By contributor Spencer Wilson
There is something to be said about a Stephen Hawking docudrama that moves the man himself to tears. Based on the autobiography Travelling to Infinity: My Life with Stephen by Hawking’s ex-wife, Jane Wilde, The Theory of Everything attempts to charter the degradation of his physicality due to ALS and how he overcame it. Although Hawking’s scientific work and his life struggles are significantly underplayed in the film, Eddie Redmayne gives an extraordinary performance as Hawking, which alone makes the film worth watching once.
The film opens to Hawking (Eddie Redmayne) racing his colleague on a bicycle. The year is 1963 and Hawking is still very mobile and unfocused. Whether it is intentional or not, many viewers will recognize Hawking as the brainiac who never shows up to class except to demonstrate how smart he is by doing the teacher’s challenge questions last minute. Hawking is working towards his doctorate degree at Cambridge and is uninspired about what to do a thesis on despite working with one of the fathers of modern cosmology, Dennis Sciama (David Thewlis). During this time, he has an awkward yet charming encounter with Jane Wilde, an arts student who would become his wife.
As Hawking’s relationship with Jane and Penrose mathematics continues to grow, so does the appearance of his disability. In the beginning, there are a few tiny moments where Hawking picks something up just conspicuously enough to look suspicious, and soon this evolves into him possessing an increasingly unnatural gait. Before he has finished his thesis on Properties of Expanding Universes, he is diagnosed with motor neuron disease (now known as amyotrophic lateral sclerosis, or ALS) and given two years to live. Hawking and Jane swiftly marry and, despite his stature, manage to have three children and exceed the expectations of Hawking’s predicted lifespan.
The lifestyle begins to weigh heavily on Jane, who has her own writing and ambitions she wants to accomplish. Despite being married to a science-minded atheist, Jane is a devote Christian, and befriends a widowed pastor named Jonathon Jones (Charlie Cox) who then helps the family due to loneliness and an attraction to Jane. Tension in the family builds as Hawking has to have a life-saving tracheotomy, making life in the household even more of a struggle.

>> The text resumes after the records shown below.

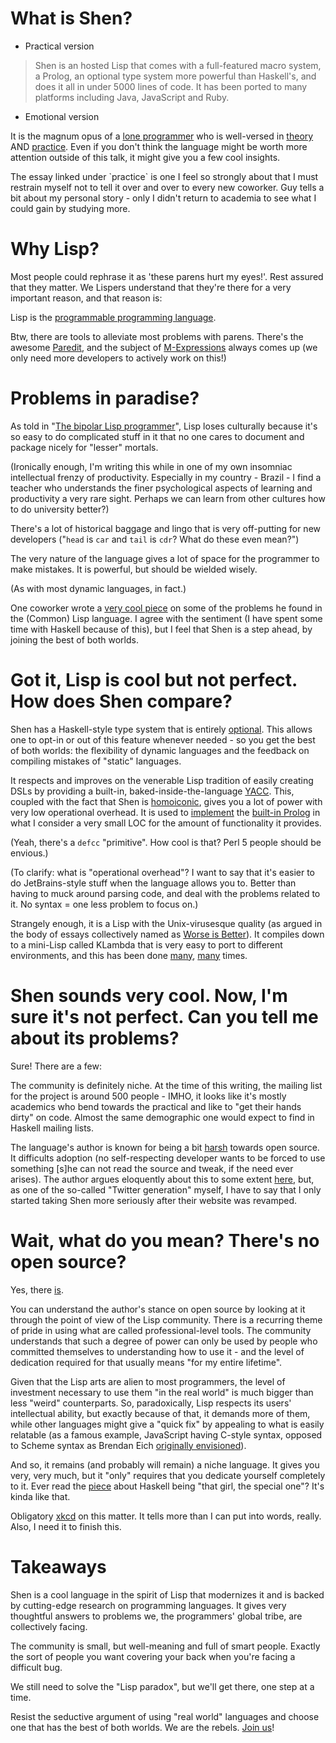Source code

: # What is Shen?

-   Practical version

> Shen is an hosted Lisp that comes with a full-featured macro system, a Prolog, an optional type system more powerful than Haskell's, and does it all in under 5000 lines of code. It has been ported to many platforms including Java, JavaScript and Ruby.

-   Emotional version

It is the magnum opus of a [lone programmer](http://marktarver.com/) who is well-versed in [theory](http://www.shenlanguage.org/LPC/lpc.html) AND [practice](http://marktarver.com/hackers.html). Even if you don't think the language might be worth more attention outside of this talk, it might give you a few cool insights.

The essay linked under \`practice\` is one I feel so strongly about that I must restrain myself not to tell it over and over to every new coworker. Guy tells a bit about my personal story - only I didn't return to academia to see what I could gain by studying more.

# Why Lisp?

Most people could rephrase it as 'these parens hurt my eyes!'. Rest assured that they matter. We Lispers understand that they're there for a very important reason, and that reason is:

Lisp is the [programmable programming language](https://news.ycombinator.com/item?id=11240983).

Btw, there are tools to alleviate most problems with parens. There's the awesome [Paredit](http://danmidwood.com/content/2014/11/21/animated-paredit.html), and the subject of [M-Expressions](https://en.wikipedia.org/wiki/M-expression) always comes up (we only need more developers to actively work on this!)

# Problems in paradise?

As told in "[The bipolar Lisp programmer](http://marktarver.com/bipolar.html)", Lisp loses culturally because it's so easy to do complicated stuff in it that no one cares to document and package nicely for "lesser" mortals.

(Ironically enough, I'm writing this while in one of my own insomniac intellectual frenzy of productivity. Especially in my country - Brazil - I find a teacher who understands the finer psychological aspects of learning and productivity a very rare sight. Perhaps we can learn from other cultures how to do university better?)

There's a lot of historical baggage and lingo that is very off-putting for new developers ("`head` is `car` and `tail` is `cdr`? What do these even mean?")

The very nature of the language gives a lot of space for the programmer to make mistakes. It is powerful, but should be wielded wisely.

(As with most dynamic languages, in fact.)

One coworker wrote a [very cool piece](https://mrkkrp.github.io/posts/lisp-and-haskell.html) on some of the problems he found in the (Common) Lisp language. I agree with the sentiment (I have spent some time with Haskell because of this), but I feel that Shen is a step ahead, by joining the best of both worlds.

# Got it, Lisp is cool but not perfect. How does Shen compare?

Shen has a Haskell-style type system that is entirely [optional](https://en.wikipedia.org/wiki/Gradual_typing). This allows one to opt-in or out of this feature whenever needed - so you get the best of both worlds: the flexibility of dynamic languages and the feedback on compiling mistakes of "static" languages.

It respects and improves on the venerable Lisp tradition of easily creating DSLs by providing a built-in, baked-inside-the-language [YACC](http://www.shenlanguage.org/learn-shen/shendoc.htm#Shen-YACC%20II). This, coupled with the fact that Shen is [homoiconic](https://en.wikipedia.org/wiki/Homoiconicity), gives you a lot of power with very low operational overhead. It is used to [implement](https://github.com/Shen-Language/shen-sources/blob/master/sources/prolog.shen#L34) the [built-in Prolog](http://www.shenlanguage.org/learn-shen/shendoc.htm#Prolog) in what I consider a very small LOC for the amount of functionality it provides.

(Yeah, there's a `defcc` "primitive". How cool is that? Perl 5 people should be envious.)

(To clarify: what is "operational overhead"? I want to say that it's easier to do JetBrains-style stuff when the language allows you to. Better than having to muck around parsing code, and deal with the problems related to it. No syntax = one less problem to focus on.)

Strangely enough, it is a Lisp with the Unix-virusesque quality (as argued in the body of essays collectively named as [Worse is Better](https://en.wikipedia.org/wiki/Worse_is_better)). It compiles down to a mini-Lisp called KLambda that is very easy to port to different environments, and this has been done [many](https://github.com/gregspurrier/shen-ruby), [many](https://github.com/deech/shen-elisp) times.

# Shen sounds very cool. Now, I'm sure it's not perfect. Can you tell me about its problems?

Sure! There are a few:

The community is definitely niche. At the time of this writing, the mailing list for the project is around 500 people - IMHO, it looks like it's mostly academics who bend towards the practical and like to "get their hands dirty" on code. Almost the same demographic one would expect to find in Haskell mailing lists.

The language's author is known for being a bit [harsh](http://marktarver.com/problems.html) towards open source. It difficults adoption (no self-respecting developer wants to be forced to use something [s]he can not read the source and tweak, if the need ever arises). The author argues eloquently about this to some extent [here](http://marktarver.com/open.html), but, as one of the so-called "Twitter generation" myself, I have to say that I only started taking Shen more seriously after their website was revamped.

# Wait, what do you mean? There's no open source?

Yes, there [is](https://github.com/Shen-Language/shen-sources/blob/master/sources/prolog.shen#L34).

You can understand the author's stance on open source by looking at it through the point of view of the Lisp community. There is a recurring theme of pride in using what are called professional-level tools. The community understands that such a degree of power can only be used by people who committed themselves to understanding how to use it - and the level of dedication required for that usually means "for my entire lifetime".

Given that the Lisp arts are alien to most programmers, the level of investment necessary to use them "in the real world" is much bigger than less "weird" counterparts. So, paradoxically, Lisp respects its users' intellectual ability, but exactly because of that, it demands more of them, while other languages might give a "quick fix" by appealing to what is easily relatable (as a famous example, JavaScript having C-style syntax, opposed to Scheme syntax as Brendan Eich [originally envisioned](https://brendaneich.com/2008/04/popularity/)).

And so, it remains (and probably will remain) a niche language. It gives you very, very much, but it "only" requires that you dedicate yourself completely to it. Ever read the [piece](http://www.xent.com/pipermail/fork/Week-of-Mon-20070219/044101.html) about Haskell being "that girl, the special one"? It's kinda like that.

Obligatory [xkcd](https://xkcd.com/297/) on this matter. It tells more than I can put into words, really. Also, I need it to finish this.

# Takeaways

Shen is a cool language in the spirit of Lisp that modernizes it and is backed by cutting-edge research on programming languages. It gives very thoughtful answers to problems we, the programmers' global tribe, are collectively facing.

The community is small, but well-meaning and full of smart people. Exactly the sort of people you want covering your back when you're facing a difficult bug.

We still need to solve the "Lisp paradox", but we'll get there, one step at a time.

Resist the seductive argument of using "real world" languages and choose one that has the best of both worlds. We are the rebels. [Join us](http://churchm.ag/wp-content/uploads/2011/05/star-wars-propaganda-posters-rebel-alliance-6-620x930.jpg)!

Director James Marsh’s approach to dramatic films is a convoluted one. Marsh is a powerful documentary filmmaker who knows how to blend truths to make his own statements on a given person or event, but the same cannot be said for this docudrama. The only parallels that Marsh attempts to draw are scenes in the beginning where Hawking is repeatedly shown as a leader, and scenes where Jane has to struggle with her scientific and religious sides by having both Hawking and Jonathon in the same room. The quiet depiction of Hawking’s physical degradation is well executed, but after the charming opening scenes between Hawking and Jane, any emotion left ends up feeling sterile. Marsh begins focusing too much on images that have a muted beauty, which greatly subtracts from the emotional portrayals. The greatest flaw comes from the lighting, which is deeply over-saturated in every scene, to the point where it feels like it was shot in a hospital. It becomes so overdone at some points that it looks like they took Vaseline and rubbed it over the camera lens. Scenes that should have depicted extreme feelings of hardship end up coming off as dull and unemotional, and the opening scene is so laughably colour-altered that it looks like the film is running on a Windows ‘98 computer that can’t keep up.
This leaves the only saving grace of The Theory of Everything, which is Eddie Redmayne. His performance is so convincing that you may mistake him as the real Hawking in later scenes, although that is partially thanks to a stellar make-up department. Redmayne had the enormous task of not only copying Hawking’s earlier and current mannerisms, but also nailing down the timeline for ALS symptoms. Redmayne’s dedication is summarized in an on-set story about how he would remain motionless and hunched between takes, to the point where the alignment of his spine had been altered. Everything from his electrically goofy young performance to his struggle to form words later on is remarkable. Redmayne has done his research and fully deserves this year’s Oscar for Best Actor.
Despite the performance, it’s not entirely enough to save the film. The Theory of Everything is worth watching one time to see Redmayne’s performance, but the rest is ruined by poor art direction and a lack of focus. We are left with a film that fails to fully recognize Hawking’s brilliant achievements in cosmology despite his limits, and are instead left with someone who helped people feel good about themselves.